EXERCISE REQUIREMENTS: Repeat every entry exactly. Do not include the pictures.

Stored data entries:
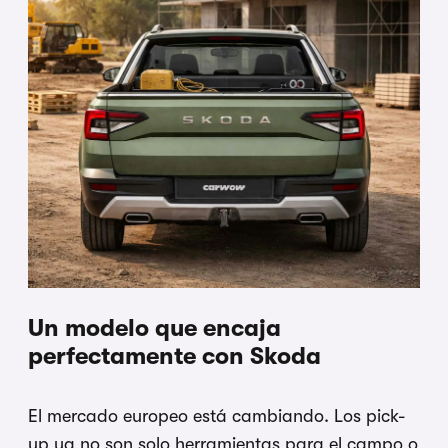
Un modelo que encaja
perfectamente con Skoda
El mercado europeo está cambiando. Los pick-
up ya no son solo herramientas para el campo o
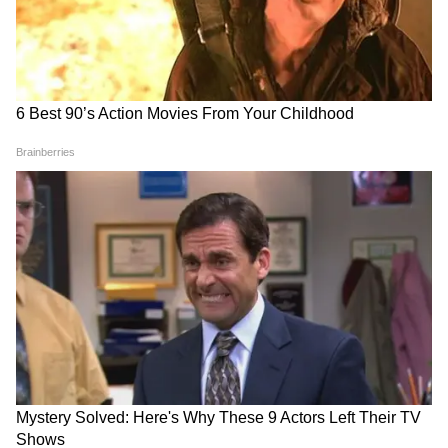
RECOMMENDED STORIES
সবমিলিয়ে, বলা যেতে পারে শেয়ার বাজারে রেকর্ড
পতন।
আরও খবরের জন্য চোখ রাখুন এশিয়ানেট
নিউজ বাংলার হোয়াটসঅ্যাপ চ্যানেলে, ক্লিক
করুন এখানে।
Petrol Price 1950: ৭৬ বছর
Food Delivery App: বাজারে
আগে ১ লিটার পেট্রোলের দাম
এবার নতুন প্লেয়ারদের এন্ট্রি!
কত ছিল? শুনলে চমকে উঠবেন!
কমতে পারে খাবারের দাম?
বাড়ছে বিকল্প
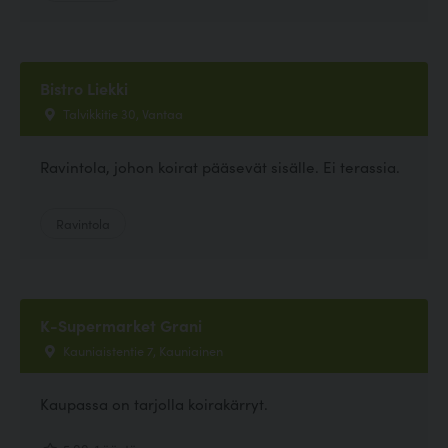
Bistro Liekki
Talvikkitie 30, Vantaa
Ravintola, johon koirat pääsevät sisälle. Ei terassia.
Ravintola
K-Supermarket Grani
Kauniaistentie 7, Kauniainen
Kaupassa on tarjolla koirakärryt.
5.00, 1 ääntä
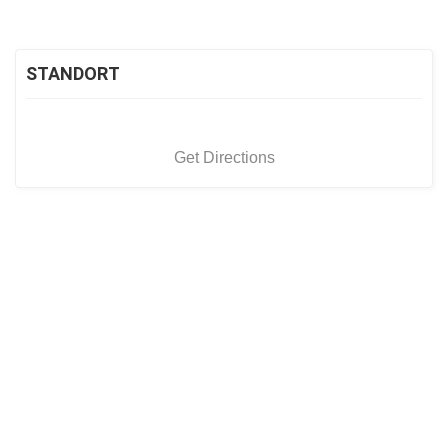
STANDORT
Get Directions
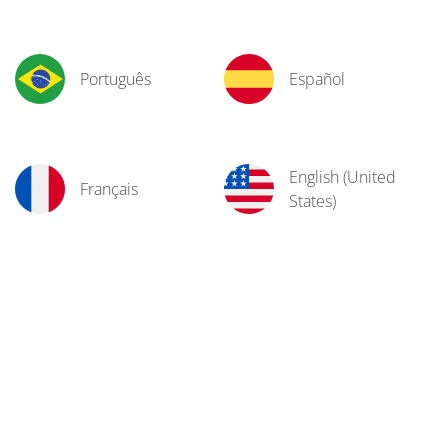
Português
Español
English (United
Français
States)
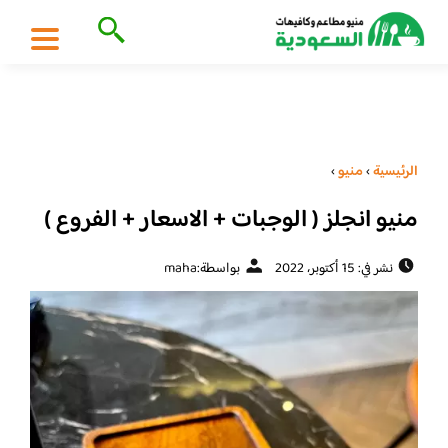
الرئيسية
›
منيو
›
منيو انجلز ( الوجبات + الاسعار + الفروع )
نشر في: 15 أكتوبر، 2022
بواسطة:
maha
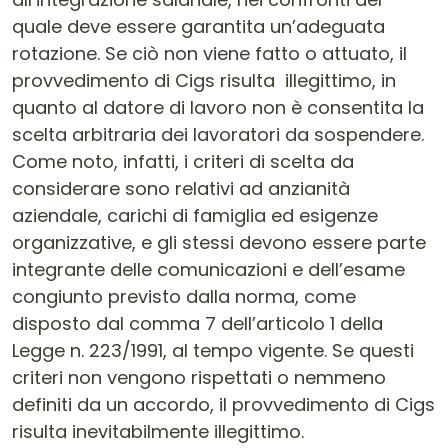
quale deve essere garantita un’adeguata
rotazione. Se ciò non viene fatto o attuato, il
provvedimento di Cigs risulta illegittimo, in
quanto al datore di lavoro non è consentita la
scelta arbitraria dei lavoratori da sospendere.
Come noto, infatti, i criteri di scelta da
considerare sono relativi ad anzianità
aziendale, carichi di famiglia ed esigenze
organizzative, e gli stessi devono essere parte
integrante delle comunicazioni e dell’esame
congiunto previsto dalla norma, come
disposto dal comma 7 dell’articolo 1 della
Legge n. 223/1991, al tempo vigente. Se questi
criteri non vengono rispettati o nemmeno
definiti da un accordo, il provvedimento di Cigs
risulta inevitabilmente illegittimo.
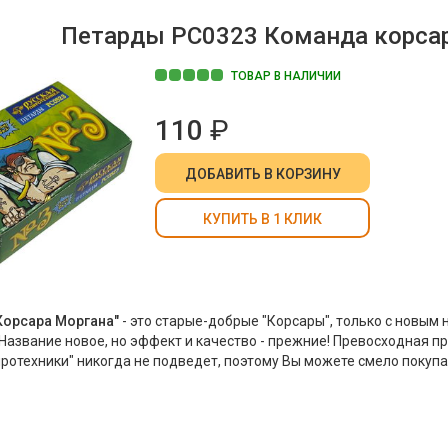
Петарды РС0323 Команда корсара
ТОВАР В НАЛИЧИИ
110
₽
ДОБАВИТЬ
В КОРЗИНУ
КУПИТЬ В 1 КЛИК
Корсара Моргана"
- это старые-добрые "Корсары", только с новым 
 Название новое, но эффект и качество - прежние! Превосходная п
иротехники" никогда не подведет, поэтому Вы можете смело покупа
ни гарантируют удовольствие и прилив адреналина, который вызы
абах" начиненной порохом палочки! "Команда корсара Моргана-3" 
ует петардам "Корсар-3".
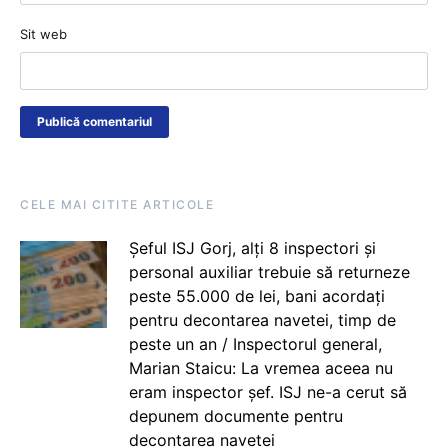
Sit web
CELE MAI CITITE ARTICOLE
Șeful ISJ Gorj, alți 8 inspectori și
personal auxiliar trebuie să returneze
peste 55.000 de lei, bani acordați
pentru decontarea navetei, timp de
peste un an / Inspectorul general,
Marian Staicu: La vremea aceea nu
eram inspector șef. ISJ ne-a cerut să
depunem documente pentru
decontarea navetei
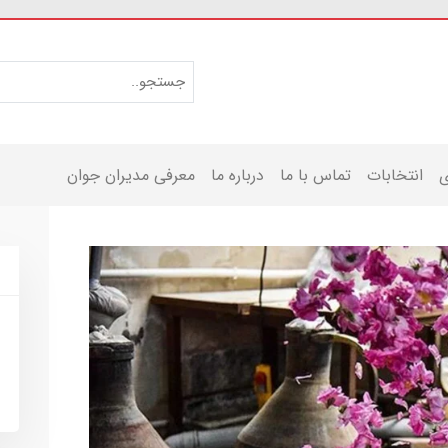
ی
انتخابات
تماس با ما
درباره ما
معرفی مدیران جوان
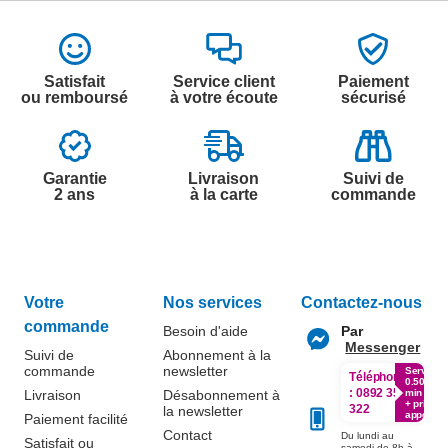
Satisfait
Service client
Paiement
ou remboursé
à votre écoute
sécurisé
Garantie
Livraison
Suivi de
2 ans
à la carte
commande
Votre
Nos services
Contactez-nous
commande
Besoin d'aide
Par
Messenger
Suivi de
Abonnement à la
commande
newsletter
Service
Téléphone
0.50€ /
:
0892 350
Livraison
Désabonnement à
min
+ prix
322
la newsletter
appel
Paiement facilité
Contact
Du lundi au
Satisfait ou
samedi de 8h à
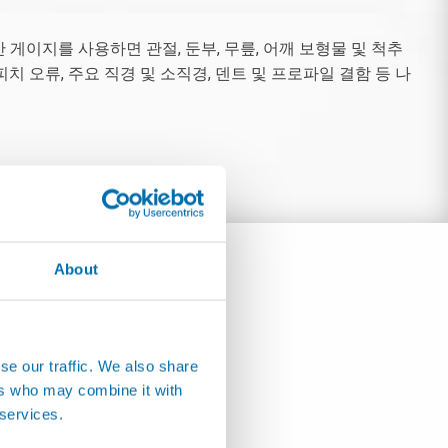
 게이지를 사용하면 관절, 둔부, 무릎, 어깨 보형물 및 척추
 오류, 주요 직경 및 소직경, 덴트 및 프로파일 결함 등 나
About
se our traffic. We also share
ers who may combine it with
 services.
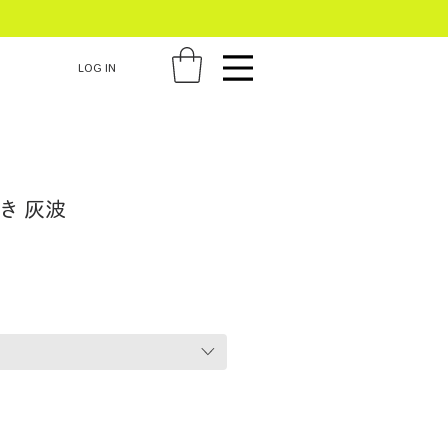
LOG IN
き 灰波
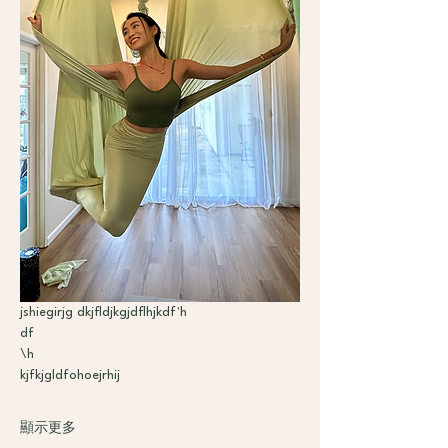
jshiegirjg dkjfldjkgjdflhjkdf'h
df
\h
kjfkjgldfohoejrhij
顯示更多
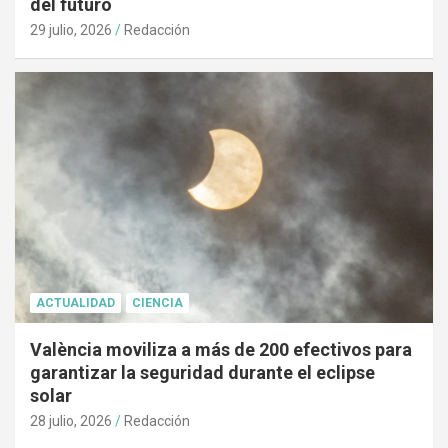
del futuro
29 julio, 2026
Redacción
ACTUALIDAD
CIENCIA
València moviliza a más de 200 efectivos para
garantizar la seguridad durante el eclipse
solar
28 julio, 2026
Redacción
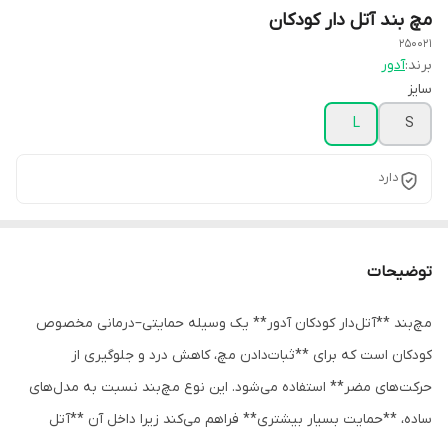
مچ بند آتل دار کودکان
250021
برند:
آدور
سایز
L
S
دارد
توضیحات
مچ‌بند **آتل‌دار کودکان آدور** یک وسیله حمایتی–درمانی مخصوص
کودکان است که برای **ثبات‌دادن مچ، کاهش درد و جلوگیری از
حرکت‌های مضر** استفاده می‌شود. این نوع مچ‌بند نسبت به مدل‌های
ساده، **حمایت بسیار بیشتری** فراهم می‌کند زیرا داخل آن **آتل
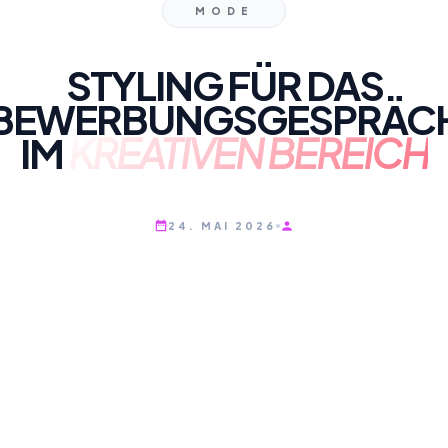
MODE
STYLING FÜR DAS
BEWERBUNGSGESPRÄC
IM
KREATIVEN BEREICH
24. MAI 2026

TASK RESULT:
Un modelo que encaja
perfectamente con Skoda
El mercado europeo está cambiando. Los pick-
up ya no son solo herramientas para el campo o
RECOMMENDED STORIES
সবমিলিয়ে, বলা যেতে পারে শেয়ার বাজারে রেকর্ড
পতন।
আরও খবরের জন্য চোখ রাখুন এশিয়ানেট
নিউজ বাংলার হোয়াটসঅ্যাপ চ্যানেলে, ক্লিক
করুন এখানে।
Petrol Price 1950: ৭৬ বছর
Food Delivery App: বাজারে
আগে ১ লিটার পেট্রোলের দাম
এবার নতুন প্লেয়ারদের এন্ট্রি!
কত ছিল? শুনলে চমকে উঠবেন!
কমতে পারে খাবারের দাম?
বাড়ছে বিকল্প
Bistro Liekki
Talvikkitie 30, Vantaa
Ravintola, johon koirat pääsevät sisälle. Ei terassia.
Ravintola
K-Supermarket Grani
Kauniaistentie 7, Kauniainen
Kaupassa on tarjolla koirakärryt.
5.00, 1 ääntä
STANDORT
Get Directions
Português
Español
English (United
Français
States)
الرئيسية
›
منيو
›
منيو انجلز ( الوجبات + الاسعار + الفروع )
نشر في: 15 أكتوبر، 2022
بواسطة:
maha
quale deve essere garantita un’adeguata
rotazione. Se ciò non viene fatto o attuato, il
provvedimento di Cigs risulta illegittimo, in
quanto al datore di lavoro non è consentita la
scelta arbitraria dei lavoratori da sospendere.
Come noto, infatti, i criteri di scelta da
considerare sono relativi ad anzianità
aziendale, carichi di famiglia ed esigenze
organizzative, e gli stessi devono essere parte
integrante delle comunicazioni e dell’esame
congiunto previsto dalla norma, come
disposto dal comma 7 dell’articolo 1 della
Legge n. 223/1991, al tempo vigente. Se questi
criteri non vengono rispettati o nemmeno
definiti da un accordo, il provvedimento di Cigs
risulta inevitabilmente illegittimo.
Петарды РС0323 Команда корсара
ТОВАР В НАЛИЧИИ
110
₽
ДОБАВИТЬ
В КОРЗИНУ
КУПИТЬ В 1 КЛИК
Корсара Моргана"
- это старые-добрые "Корсары", только с новым 
 Название новое, но эффект и качество - прежние! Превосходная п
иротехники" никогда не подведет, поэтому Вы можете смело покупа
ни гарантируют удовольствие и прилив адреналина, который вызы
абах" начиненной порохом палочки! "Команда корсара Моргана-3" 
ует петардам "Корсар-3".
Sit web
CELE MAI CITITE ARTICOLE
Șeful ISJ Gorj, alți 8 inspectori și
personal auxiliar trebuie să returneze
peste 55.000 de lei, bani acordați
pentru decontarea navetei, timp de
peste un an / Inspectorul general,
Marian Staicu: La vremea aceea nu
eram inspector șef. ISJ ne-a cerut să
depunem documente pentru
decontarea navetei
ی
انتخابات
تماس با ما
درباره ما
معرفی مدیران جوان
Satisfait
Service client
Paiement
ou remboursé
à votre écoute
sécurisé
Garantie
Livraison
Suivi de
2 ans
à la carte
commande
Votre
Nos services
Contactez-nous
commande
Besoin d'aide
Par
Messenger
Suivi de
Abonnement à la
commande
newsletter
Service
Téléphone
0.50€ /
:
0892 350
Livraison
Désabonnement à
min
+ prix
322
la newsletter
appel
Paiement facilité
Contact
Du lundi au
Satisfait ou
samedi de 8h à
 게이지를 사용하면 관절, 둔부, 무릎, 어깨 보형물 및 척추
 오류, 주요 직경 및 소직경, 덴트 및 프로파일 결함 등 나
About
se our traffic. We also share
ers who may combine it with
 services.
LOG IN
き 灰波
jshiegirjg dkjfldjkgjdflhjkdf'h
df
\h
kjfkjgldfohoejrhij
顯示更多
del futuro
29 julio, 2026
Redacción
ACTUALIDAD
CIENCIA
València moviliza a más de 200 efectivos para
garantizar la seguridad durante el eclipse
solar
28 julio, 2026
Redacción
مچ بند آتل دار کودکان
250021
برند:
آدور
سایز
L
S
دارد
توضیحات
مچ‌بند **آتل‌دار کودکان آدور** یک وسیله حمایتی–درمانی مخصوص
کودکان است که برای **ثبات‌دادن مچ، کاهش درد و جلوگیری از
حرکت‌های مضر** استفاده می‌شود. این نوع مچ‌بند نسبت به مدل‌های
ساده، **حمایت بسیار بیشتری** فراهم می‌کند زیرا داخل آن **آتل
MODE
STYLING FÜR DAS
BEWERBUNGSGESPRÄC
IM
KREATIVEN BEREICH
24. MAI 2026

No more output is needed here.